Strategic customer management refers to the automated process used to calculate the maximum monthly amount each individual could spend on additional lending for every single active customer in the organization without adversely impacting foreseeable future performance. This monthly calculation is based primarily on credit risk and affordability. These available monthly funds are then converted into product-level pre-approved limits across all lines of credit. They can be leveraged both proactively (launching marketing campaigns) or reactively (expediting the origination decisioning process when a customer initiates a credit application via any of the available origination channels).
The first thing that caught our attention when we reviewed our client’s existing strategic customer management strategies, was the size of their decision trees. What began as a reasonably-sized strategy had been modified and patched over several years. The overall structure of the strategy had never been changed – only added to. It now existed in the form of an over-sized tree that was difficult to understand, was challenging to measure, and was nearly impossible to properly redevelop.
We spotted the clear opportunity to apply a data-driven methodology to develop a new challenger strategy that could potentially simplify the business as usual structure without sacrificing accuracy or effectiveness.
This organization had been using the FICO TRIAD Customer Manager Credit Facilities for almost a decade to automatically manage their customer-level pre-approved limit process. It wasn’t difficult for them to produce a historical dataset containing an abundant number of customer and product-level variables. These variables contained both observation and performance data appropriate for the customer-level design exercise. Included among those variables was a customer-level risk score developed by FICO which they had been actively using across the entire credit lifecycle for years.
When selecting the historical period for the development dataset, care was taken in order not to incorporate data from periods (months) that could compromise the integrity and reliability of the historical file due to known abnormal events –data issues- or seasonality.
Once the dataset was created and cleansed, the data-driven strategy design process was similar in complexity and duration to more traditional areas of data-driven usage.
The end result of the strategy design exercise was a strategy that spanned less than 100 branches. Our client was thrilled because they had struggled with a decision tree that contained more than 1,900 branches.
The new challenger strategy not only turned out far smaller and more manageable but also better segmented customers based on their expected risk performance and ability to pay.

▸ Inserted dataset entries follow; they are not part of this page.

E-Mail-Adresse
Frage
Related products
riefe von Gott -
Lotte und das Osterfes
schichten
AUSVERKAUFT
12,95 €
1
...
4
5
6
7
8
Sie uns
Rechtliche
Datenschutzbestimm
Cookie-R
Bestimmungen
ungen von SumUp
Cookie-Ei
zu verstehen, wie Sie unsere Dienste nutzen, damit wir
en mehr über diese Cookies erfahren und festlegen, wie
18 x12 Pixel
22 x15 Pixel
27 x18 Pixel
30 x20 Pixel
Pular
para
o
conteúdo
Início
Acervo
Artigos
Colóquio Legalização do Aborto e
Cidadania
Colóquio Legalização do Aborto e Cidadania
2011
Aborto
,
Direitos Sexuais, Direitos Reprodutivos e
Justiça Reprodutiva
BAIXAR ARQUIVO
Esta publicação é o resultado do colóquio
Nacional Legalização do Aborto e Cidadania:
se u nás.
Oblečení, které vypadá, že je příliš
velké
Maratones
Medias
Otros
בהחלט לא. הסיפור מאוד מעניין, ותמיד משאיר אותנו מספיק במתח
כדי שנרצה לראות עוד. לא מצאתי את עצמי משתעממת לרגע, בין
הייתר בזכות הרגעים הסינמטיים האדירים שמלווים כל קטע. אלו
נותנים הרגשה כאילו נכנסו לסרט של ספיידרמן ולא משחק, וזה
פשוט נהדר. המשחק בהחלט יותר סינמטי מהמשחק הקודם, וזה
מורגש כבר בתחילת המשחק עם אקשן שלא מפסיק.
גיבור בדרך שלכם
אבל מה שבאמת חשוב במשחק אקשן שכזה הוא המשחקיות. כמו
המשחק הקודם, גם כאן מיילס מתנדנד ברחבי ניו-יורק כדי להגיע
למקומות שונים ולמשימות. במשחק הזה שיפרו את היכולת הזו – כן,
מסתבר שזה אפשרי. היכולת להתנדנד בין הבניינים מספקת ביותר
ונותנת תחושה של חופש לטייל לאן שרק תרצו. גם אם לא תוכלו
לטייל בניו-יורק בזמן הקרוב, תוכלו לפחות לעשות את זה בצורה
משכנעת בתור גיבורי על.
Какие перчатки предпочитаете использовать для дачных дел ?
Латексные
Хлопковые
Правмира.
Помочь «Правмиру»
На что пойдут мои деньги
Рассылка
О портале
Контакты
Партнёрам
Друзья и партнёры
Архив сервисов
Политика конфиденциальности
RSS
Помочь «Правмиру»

It uncovered a sizable super-prime sub-population with sensibly better risk, and larger affordability than the best segment previously identified by the business as usual champion strategy.

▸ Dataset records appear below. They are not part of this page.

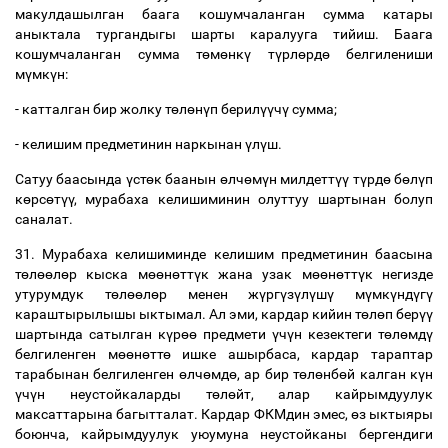
макулдашылган
баага
кошумчаланган
сумма
катары
аныктала
тургандыгы
шарты
каралууга
тийиш
.
Баага
кошумчаланган
сумма
т
ө
м
ө
нк
ү
т
ү
рл
ө
рд
ө
белгилениши
м
ү
мк
ү
н
:
-
катталган
бир
жолку
т
ө
л
ө
н
ү
п
берил
үү
ч
ү
сумма
;
-
келишим
предметинин
наркынан
ү
л
ү
ш
.
Сатуу
баасында
ү
ст
ө
к
баанын
ө
лч
ө
м
ү
н
милдетт
үү
т
ү
рд
ө
б
ө
л
ү
п
к
ө
рс
ө
т
үү
,
мурабаха
келишиминин
олуттуу
шартынан
болуп
саналат
.
31.
Мурабаха
келишиминде
келишим
предметинин
баасына
т
ө
л
өө
л
ө
р
кыска
м
өө
н
ө
тт
ү
к
жана
узак
м
өө
н
ө
тт
ү
к
негизде
утурумдук
т
ө
л
өө
л
ө
р
менен
ж
ү
рг
ү
з
ү
л
ү
ш
ү
м
ү
мк
ү
нд
ү
г
ү
караштырылышы
ыктымал
.
Ал
эми
,
кардар
кийин
т
ө
л
ө
п
бер
үү
шартында
сатылган
к
ү
р
өө
предмети
ү
ч
ү
н
кезектеги
т
ө
л
ө
мд
ү
белгиленген
м
өө
н
ө
тт
ө
ишке
ашырбаса
,
кардар
тараптар
тарабынан
белгиленген
ө
лч
ө
мд
ө
,
ар
бир
т
ө
л
ө
нб
ө
й
калган
к
ү
н
ү
ч
ү
н
неустойкаларды
т
ө
л
ө
йт
,
алар
кайрымдуулук
максаттарына
багытталат
.
Кардар
ФКМдин
эмес
,
ө
з
ыктыяры
боюнча
,
кайрымдуулук
уюумуна
неустойканы
бергендиги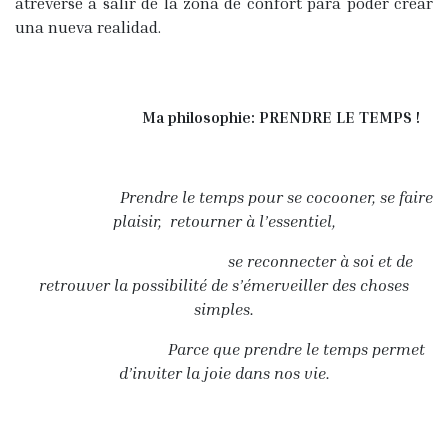
atreverse a salir de la zona de confort para poder crear
una nueva realidad.
​ Ma philosophie: PRENDRE LE TEMPS !
​Prendre le temps pour se cocooner, se faire
plaisir, retourner à l’essentiel,
se reconnecter à soi et de
retrouver la possibilité de s’émerveiller des choses
simples.
Parce que prendre le temps permet
d’inviter la joie dans nos vie.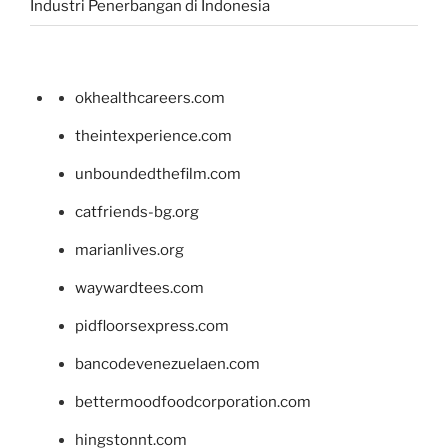
Industri Penerbangan di Indonesia
okhealthcareers.com
theintexperience.com
unboundedthefilm.com
catfriends-bg.org
marianlives.org
waywardtees.com
pidfloorsexpress.com
bancodevenezuelaen.com
bettermoodfoodcorporation.com
hingstonnt.com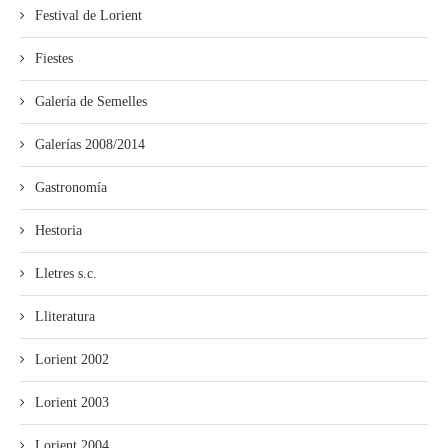
Festival de Lorient
Fiestes
Galería de Semelles
Galerías 2008/2014
Gastronomía
Hestoria
Lletres s.c.
Lliteratura
Lorient 2002
Lorient 2003
Lorient 2004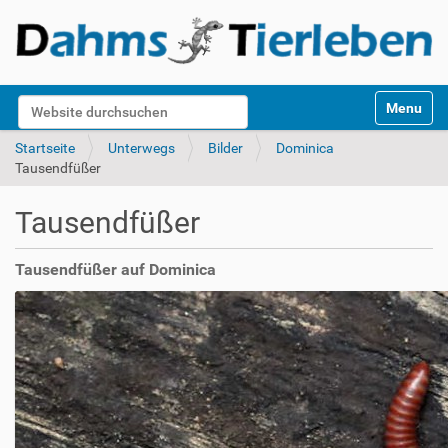
S
Website durchsuchen
Toggle na
e
k
Erweiterte Suche…
Startseite
Unterwegs
Bilder
Dominica
t
Tausendfüßer
i
o
Tausendfüßer
n
e
n
Tausendfüßer auf Dominica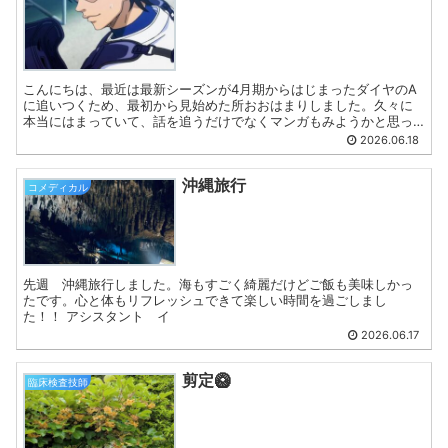
こんにちは、最近は最新シーズンが4月期からはじまったダイヤのA
に追いつくため、最初から見始めた所おおはまりしました。久々に
本当にはまっていて、話を追うだけでなくマンガもみようかと思っ
てます。全巻買ったらどのくらいあるのかな。完結しているのか...
2026.06.18
沖縄旅行
コメディカル
先週 沖縄旅行しました。海もすごく綺麗だけどご飯も美味しかっ
たです。心と体もリフレッシュできて楽しい時間を過ごしまし
た！！ アシスタント イ
2026.06.17
剪定🥝
臨床検査技師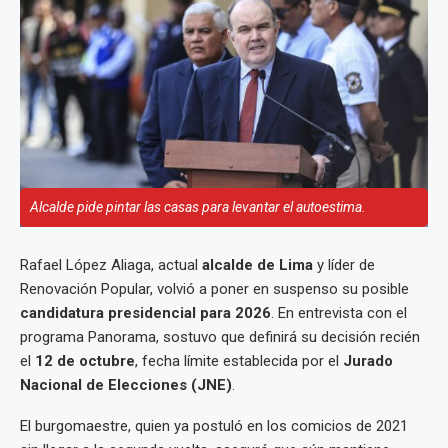
Alcalde pide pintar las casas para levantar el autoestima.
Rafael López Aliaga, actual
alcalde de Lima
y líder de
Renovación Popular, volvió a poner en suspenso su posible
candidatura presidencial para 2026
. En entrevista con el
programa Panorama, sostuvo que definirá su decisión recién
el
12 de octubre
, fecha límite establecida por el
Jurado
Nacional de Elecciones (JNE)
.
El burgomaestre, quien ya postuló en los comicios de 2021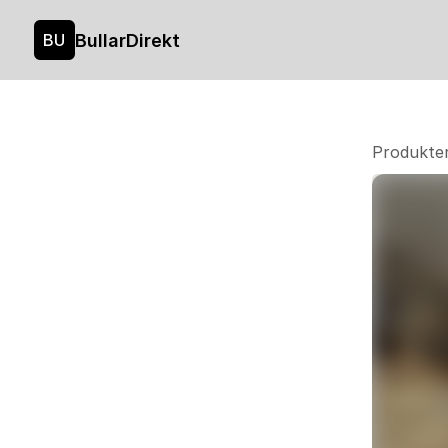
BullarDirekt
BU
Produkte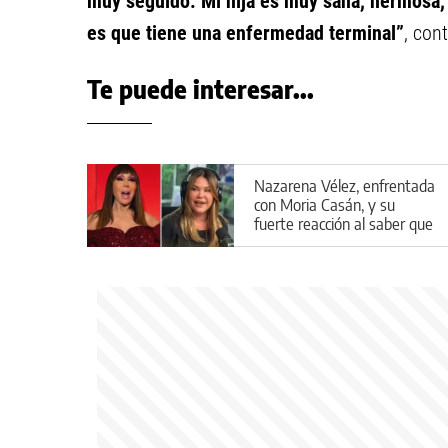
muy seguido. Mi hija es muy sana, hermosa,
es que tiene una enfermedad terminal”
, con
Te puede interesar...
Nazarena Vélez, enfrentada
con Moria Casán, y su
fuerte reacción al saber que
aparecería en la serie de la
diva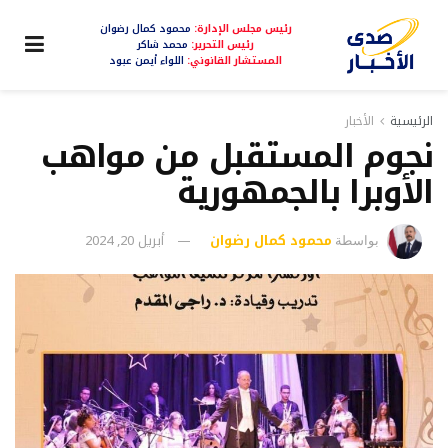
رئيس مجلس الإدارة:
محمود كمال رضوان
رئيس التحرير:
محمد شاكر
المستشار القانوني:
اللواء أيمن عبود
الرئيسية
الأخبار
نجوم المستقبل من مواهب
الأوبرا بالجمهورية
محمود كمال رضوان
أبريل 20, 2024
بواسطة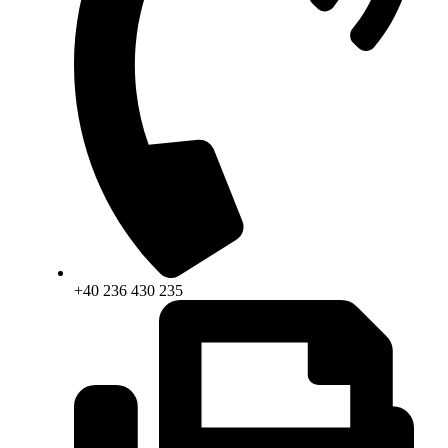
+40 236 430 235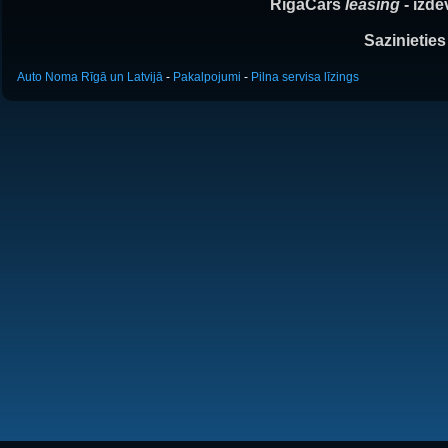
RigaCars
leasing
- izd
Sazinietie
Auto Noma Rīgā un Latvijā
-
Pakalpojumi
-
Pilna servisa līzings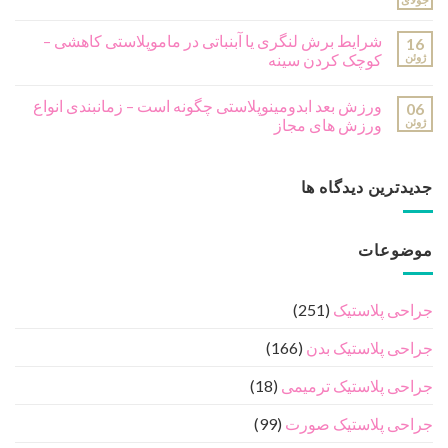
شرایط برش لنگری یا آبنباتی در ماموپلاستی کاهشی –
16
ژوئن
کوچک کردن سینه
ورزش بعد ابدومینوپلاستی چگونه است – زمانبندی انواع
06
ژوئن
ورزش های مجاز
جدیدترین دیدگاه ها
موضوعات
جراحی پلاستیک
(251)
جراحی پلاستیک بدن
(166)
جراحی پلاستیک ترمیمی
(18)
جراحی پلاستیک صورت
(99)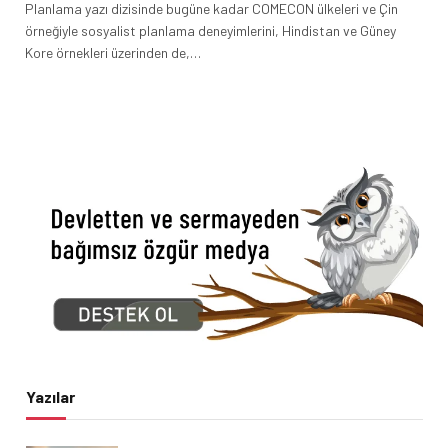
Planlama yazı dizisinde bugüne kadar COMECON ülkeleri ve Çin
örneğiyle sosyalist planlama deneyimlerini, Hindistan ve Güney
Kore örnekleri üzerinden de,…
Yazılar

This lender was able to work with Fair Isaac Advisors to successfully prove that data-driven techniques applied to strategy development can help in many areas: efficiency, effectiveness, improved profitability, and reduced losses.

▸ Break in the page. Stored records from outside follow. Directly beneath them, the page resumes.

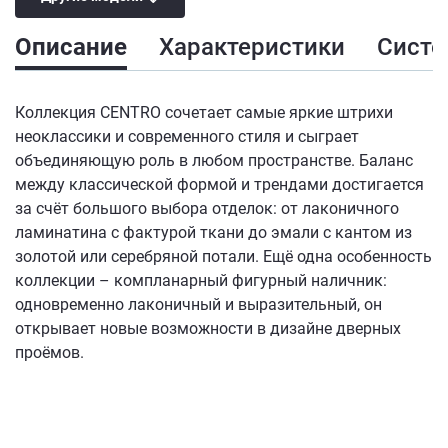
Описание
Характеристики
Сист
Коллекция CENTRO сочетает самые яркие штрихи
неоклассики и современного стиля и сыграет
объединяющую роль в любом пространстве. Баланс
между классической формой и трендами достигается
за счёт большого выбора отделок: от лаконичного
ламинатина с фактурой ткани до эмали с кантом из
золотой или серебряной потали. Ещё одна особенность
коллекции – компланарный фигурный наличник:
одновременно лаконичный и выразительный, он
открывает новые возможности в дизайне дверных
проёмов.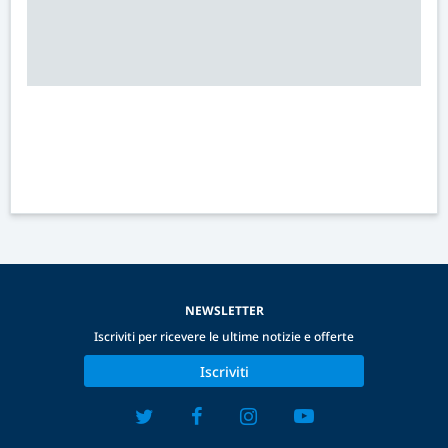
NEWSLETTER
Iscriviti per ricevere le ultime notizie e offerte
Iscriviti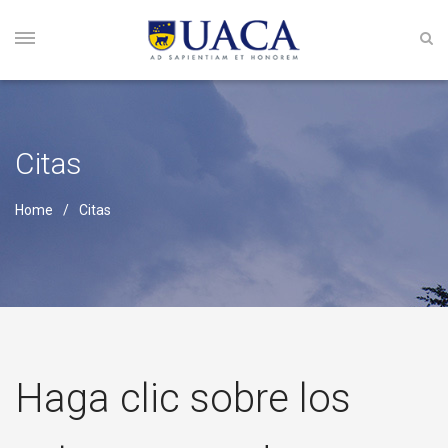
Citas
Home
Citas
Haga clic sobre los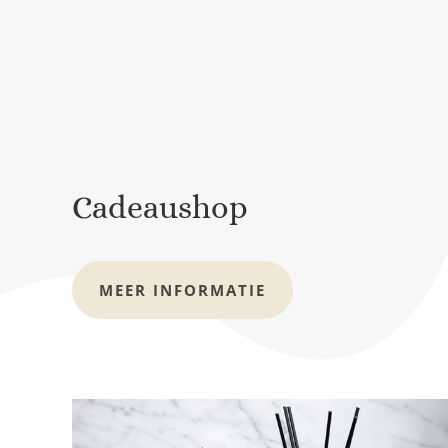
Cadeaushop
MEER INFORMATIE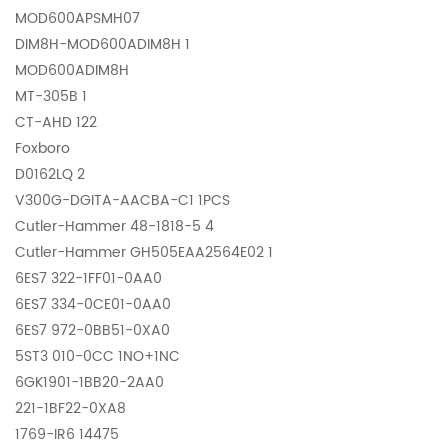
MOD600APSMH07
DIM8H-MOD600ADIM8H 1
MOD600ADIM8H
MT-305B 1
CT-AHD 122
Foxboro
D0162LQ 2
V300G-DGITA-AACBA-C1 1PCS
Cutler-Hammer 48-1818-5 4
Cutler-Hammer GH505EAA2564E02 1
6ES7 322-1FF01-0AA0
6ES7 334-0CE01-0AA0
6ES7 972-0BB51-0XA0
5ST3 010-0CC 1NO+1NC
6GK1901-1BB20-2AA0
221-1BF22-0XA8
1769-IR6 14475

Data-driven strategies can also help organizations in areas where application of this methodology is less commonplace. Business rules are more easily understood by individuals not familiar with the details of strategic customer management policies such as senior management, internal and external auditors, and regulator representatives. These groups also have a better understanding of the solutions available to them. New strategies are not only simpler and faster, but will continue to evolve and improve while producing better results than the previous overly complicated decision trees.